**What is expected**
Put the lines below into a JSON list of strings, with one string per line and blank lines omitted.

**Records from a data source**
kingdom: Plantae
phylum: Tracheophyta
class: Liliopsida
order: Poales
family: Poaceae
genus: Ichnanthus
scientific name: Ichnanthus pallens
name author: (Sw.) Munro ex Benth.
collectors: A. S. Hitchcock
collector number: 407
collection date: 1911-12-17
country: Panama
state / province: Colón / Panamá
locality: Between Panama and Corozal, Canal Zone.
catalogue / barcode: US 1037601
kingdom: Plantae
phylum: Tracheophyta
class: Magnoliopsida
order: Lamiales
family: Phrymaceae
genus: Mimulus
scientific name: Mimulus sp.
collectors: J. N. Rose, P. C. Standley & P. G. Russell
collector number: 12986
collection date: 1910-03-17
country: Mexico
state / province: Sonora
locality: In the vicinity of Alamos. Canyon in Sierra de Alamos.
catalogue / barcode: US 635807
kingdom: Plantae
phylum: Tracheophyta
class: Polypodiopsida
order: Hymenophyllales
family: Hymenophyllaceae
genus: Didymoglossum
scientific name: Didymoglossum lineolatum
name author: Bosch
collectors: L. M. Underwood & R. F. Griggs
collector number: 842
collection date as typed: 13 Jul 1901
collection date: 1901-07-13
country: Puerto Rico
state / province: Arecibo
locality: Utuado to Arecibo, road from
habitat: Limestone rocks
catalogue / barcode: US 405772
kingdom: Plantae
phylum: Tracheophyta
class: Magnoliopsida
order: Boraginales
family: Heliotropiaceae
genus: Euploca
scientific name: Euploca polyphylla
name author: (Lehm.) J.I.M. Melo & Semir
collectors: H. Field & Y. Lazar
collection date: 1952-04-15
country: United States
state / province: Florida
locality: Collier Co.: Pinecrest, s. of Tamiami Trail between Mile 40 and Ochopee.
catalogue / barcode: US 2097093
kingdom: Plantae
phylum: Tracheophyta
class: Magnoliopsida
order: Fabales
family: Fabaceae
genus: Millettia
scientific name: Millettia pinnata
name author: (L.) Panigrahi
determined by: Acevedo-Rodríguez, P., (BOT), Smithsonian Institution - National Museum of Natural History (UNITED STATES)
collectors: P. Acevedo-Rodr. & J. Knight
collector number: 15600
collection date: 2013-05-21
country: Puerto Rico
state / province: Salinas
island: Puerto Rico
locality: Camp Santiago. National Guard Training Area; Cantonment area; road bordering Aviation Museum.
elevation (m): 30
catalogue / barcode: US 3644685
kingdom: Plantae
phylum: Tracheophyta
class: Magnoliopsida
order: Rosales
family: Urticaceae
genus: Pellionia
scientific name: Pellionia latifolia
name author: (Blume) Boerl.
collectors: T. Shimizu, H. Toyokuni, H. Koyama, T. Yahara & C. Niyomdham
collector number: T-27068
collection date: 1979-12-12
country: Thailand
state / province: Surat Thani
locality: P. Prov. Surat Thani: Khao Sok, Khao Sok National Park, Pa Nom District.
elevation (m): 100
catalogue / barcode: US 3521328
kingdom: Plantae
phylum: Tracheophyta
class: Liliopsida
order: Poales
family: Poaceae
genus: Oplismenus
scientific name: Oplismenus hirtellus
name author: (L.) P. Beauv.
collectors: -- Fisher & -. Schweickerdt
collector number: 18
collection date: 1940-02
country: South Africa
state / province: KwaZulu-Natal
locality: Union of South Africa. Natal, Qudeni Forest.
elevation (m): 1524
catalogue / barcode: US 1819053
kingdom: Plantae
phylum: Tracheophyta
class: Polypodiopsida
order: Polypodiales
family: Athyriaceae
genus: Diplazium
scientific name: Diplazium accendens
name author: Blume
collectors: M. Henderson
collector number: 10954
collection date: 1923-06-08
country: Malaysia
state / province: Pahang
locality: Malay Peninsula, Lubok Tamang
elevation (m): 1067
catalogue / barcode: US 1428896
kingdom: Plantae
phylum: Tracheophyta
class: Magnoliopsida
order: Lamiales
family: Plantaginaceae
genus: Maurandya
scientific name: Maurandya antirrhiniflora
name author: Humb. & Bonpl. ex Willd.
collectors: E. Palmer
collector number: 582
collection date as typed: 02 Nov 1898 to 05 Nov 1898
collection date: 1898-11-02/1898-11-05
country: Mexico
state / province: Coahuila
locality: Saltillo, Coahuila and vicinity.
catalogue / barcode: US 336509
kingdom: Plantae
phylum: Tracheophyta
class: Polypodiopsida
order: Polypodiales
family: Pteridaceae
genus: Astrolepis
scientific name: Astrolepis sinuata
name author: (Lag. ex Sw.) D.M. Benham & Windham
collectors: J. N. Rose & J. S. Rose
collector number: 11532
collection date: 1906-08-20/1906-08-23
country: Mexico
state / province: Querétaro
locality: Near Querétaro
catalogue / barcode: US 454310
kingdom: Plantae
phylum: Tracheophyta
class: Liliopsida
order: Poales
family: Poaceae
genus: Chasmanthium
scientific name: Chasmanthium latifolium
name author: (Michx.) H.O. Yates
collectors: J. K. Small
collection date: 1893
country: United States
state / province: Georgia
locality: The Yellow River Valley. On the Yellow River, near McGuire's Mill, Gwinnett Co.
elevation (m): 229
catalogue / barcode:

**Exercise solution**
[
  "kingdom: Plantae",
  "phylum: Tracheophyta",
  "class: Liliopsida",
  "order: Poales",
  "family: Poaceae",
  "genus: Ichnanthus",
  "scientific name: Ichnanthus pallens",
  "name author: (Sw.) Munro ex Benth.",
  "collectors: A. S. Hitchcock",
  "collector number: 407",
  "collection date: 1911-12-17",
  "country: Panama",
  "state / province: Colón / Panamá",
  "locality: Between Panama and Corozal, Canal Zone.",
  "catalogue / barcode: US 1037601",
  "kingdom: Plantae",
  "phylum: Tracheophyta",
  "class: Magnoliopsida",
  "order: Lamiales",
  "family: Phrymaceae",
  "genus: Mimulus",
  "scientific name: Mimulus sp.",
  "collectors: J. N. Rose, P. C. Standley & P. G. Russell",
  "collector number: 12986",
  "collection date: 1910-03-17",
  "country: Mexico",
  "state / province: Sonora",
  "locality: In the vicinity of Alamos. Canyon in Sierra de Alamos.",
  "catalogue / barcode: US 635807",
  "kingdom: Plantae",
  "phylum: Tracheophyta",
  "class: Polypodiopsida",
  "order: Hymenophyllales",
  "family: Hymenophyllaceae",
  "genus: Didymoglossum",
  "scientific name: Didymoglossum lineolatum",
  "name author: Bosch",
  "collectors: L. M. Underwood & R. F. Griggs",
  "collector number: 842",
  "collection date as typed: 13 Jul 1901",
  "collection date: 1901-07-13",
  "country: Puerto Rico",
  "state / province: Arecibo",
  "locality: Utuado to Arecibo, road from",
  "habitat: Limestone rocks",
  "catalogue / barcode: US 405772",
  "kingdom: Plantae",
  "phylum: Tracheophyta",
  "class: Magnoliopsida",
  "order: Boraginales",
  "family: Heliotropiaceae",
  "genus: Euploca",
  "scientific name: Euploca polyphylla",
  "name author: (Lehm.) J.I.M. Melo & Semir",
  "collectors: H. Field & Y. Lazar",
  "collection date: 1952-04-15",
  "country: United States",
  "state / province: Florida",
  "locality: Collier Co.: Pinecrest, s. of Tamiami Trail between Mile 40 and Ochopee.",
  "catalogue / barcode: US 2097093",
  "kingdom: Plantae",
  "phylum: Tracheophyta",
  "class: Magnoliopsida",
  "order: Fabales",
  "family: Fabaceae",
  "genus: Millettia",
  "scientific name: Millettia pinnata",
  "name author: (L.) Panigrahi",
  "determined by: Acevedo-Rodríguez, P., (BOT), Smithsonian Institution - National Museum of Natural History (UNITED STATES)",
  "collectors: P. Acevedo-Rodr. & J. Knight",
  "collector number: 15600",
  "collection date: 2013-05-21",
  "country: Puerto Rico",
  "state / province: Salinas",
  "island: Puerto Rico",
  "locality: Camp Santiago. National Guard Training Area; Cantonment area; road bordering Aviation Museum.",
  "elevation (m): 30",
  "catalogue / barcode: US 3644685",
  "kingdom: Plantae",
  "phylum: Tracheophyta",
  "class: Magnoliopsida",
  "order: Rosales",
  "family: Urticaceae",
  "genus: Pellionia",
  "scientific name: Pellionia latifolia",
  "name author: (Blume) Boerl.",
  "collectors: T. Shimizu, H. Toyokuni, H. Koyama, T. Yahara & C. Niyomdham",
  "collector number: T-27068",
  "collection date: 1979-12-12",
  "country: Thailand",
  "state / province: Surat Thani",
  "locality: P. Prov. Surat Thani: Khao Sok, Khao Sok National Park, Pa Nom District.",
  "elevation (m): 100",
  "catalogue / barcode: US 3521328",
  "kingdom: Plantae",
  "phylum: Tracheophyta",
  "class: Liliopsida",
  "order: Poales",
  "family: Poaceae",
  "genus: Oplismenus",
  "scientific name: Oplismenus hirtellus",
  "name author: (L.) P. Beauv.",
  "collectors: -- Fisher & -. Schweickerdt",
  "collector number: 18",
  "collection date: 1940-02",
  "country: South Africa",
  "state / province: KwaZulu-Natal",
  "locality: Union of South Africa. Natal, Qudeni Forest.",
  "elevation (m): 1524",
  "catalogue / barcode: US 1819053",
  "kingdom: Plantae",
  "phylum: Tracheophyta",
  "class: Polypodiopsida",
  "order: Polypodiales",
  "family: Athyriaceae",
  "genus: Diplazium",
  "scientific name: Diplazium accendens",
  "name author: Blume",
  "collectors: M. Henderson",
  "collector number: 10954",
  "collection date: 1923-06-08",
  "country: Malaysia",
  "state / province: Pahang",
  "locality: Malay Peninsula, Lubok Tamang",
  "elevation (m): 1067",
  "catalogue / barcode: US 1428896",
  "kingdom: Plantae",
  "phylum: Tracheophyta",
  "class: Magnoliopsida",
  "order: Lamiales",
  "family: Plantaginaceae",
  "genus: Maurandya",
  "scientific name: Maurandya antirrhiniflora",
  "name author: Humb. & Bonpl. ex Willd.",
  "collectors: E. Palmer",
  "collector number: 582",
  "collection date as typed: 02 Nov 1898 to 05 Nov 1898",
  "collection date: 1898-11-02/1898-11-05",
  "country: Mexico",
  "state / province: Coahuila",
  "locality: Saltillo, Coahuila and vicinity.",
  "catalogue / barcode: US 336509",
  "kingdom: Plantae",
  "phylum: Tracheophyta",
  "class: Polypodiopsida",
  "order: Polypodiales",
  "family: Pteridaceae",
  "genus: Astrolepis",
  "scientific name: Astrolepis sinuata",
  "name author: (Lag. ex Sw.) D.M. Benham & Windham",
  "collectors: J. N. Rose & J. S. Rose",
  "collector number: 11532",
  "collection date: 1906-08-20/1906-08-23",
  "country: Mexico",
  "state / province: Querétaro",
  "locality: Near Querétaro",
  "catalogue / barcode: US 454310",
  "kingdom: Plantae",
  "phylum: Tracheophyta",
  "class: Liliopsida",
  "order: Poales",
  "family: Poaceae",
  "genus: Chasmanthium",
  "scientific name: Chasmanthium latifolium",
  "name author: (Michx.) H.O. Yates",
  "collectors: J. K. Small",
  "collection date: 1893",
  "country: United States",
  "state / province: Georgia",
  "locality: The Yellow River Valley. On the Yellow River, near McGuire's Mill, Gwinnett Co.",
  "elevation (m): 229",
  "catalogue / barcode:"
]